── RECORDS SHOWN ──
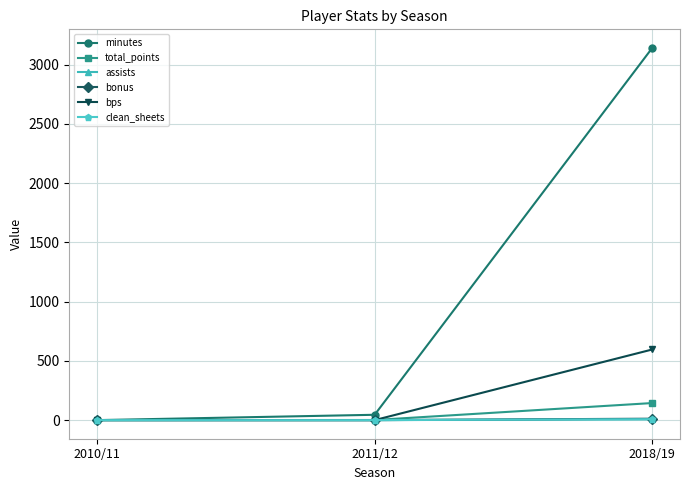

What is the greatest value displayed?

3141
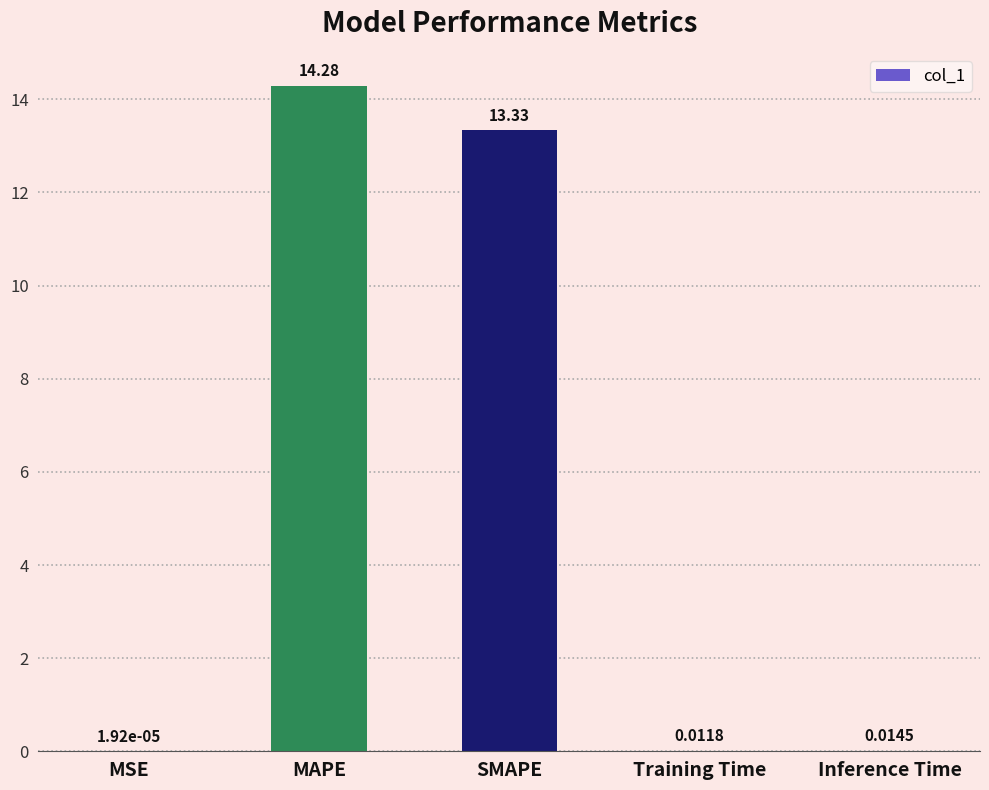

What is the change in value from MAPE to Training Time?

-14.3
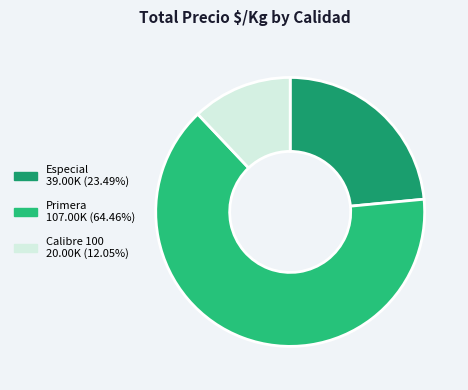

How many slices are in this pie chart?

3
───
(WORK TASK): Rewrite the listing with every "value" changed to "figure" and nothing else altered. Leave the pictures out.

(EXPECTED ANSWER):
What is the greatest figure displayed?

3141

What is the change in figure from MAPE to Training Time?

-14.3

How many slices are in this pie chart?

3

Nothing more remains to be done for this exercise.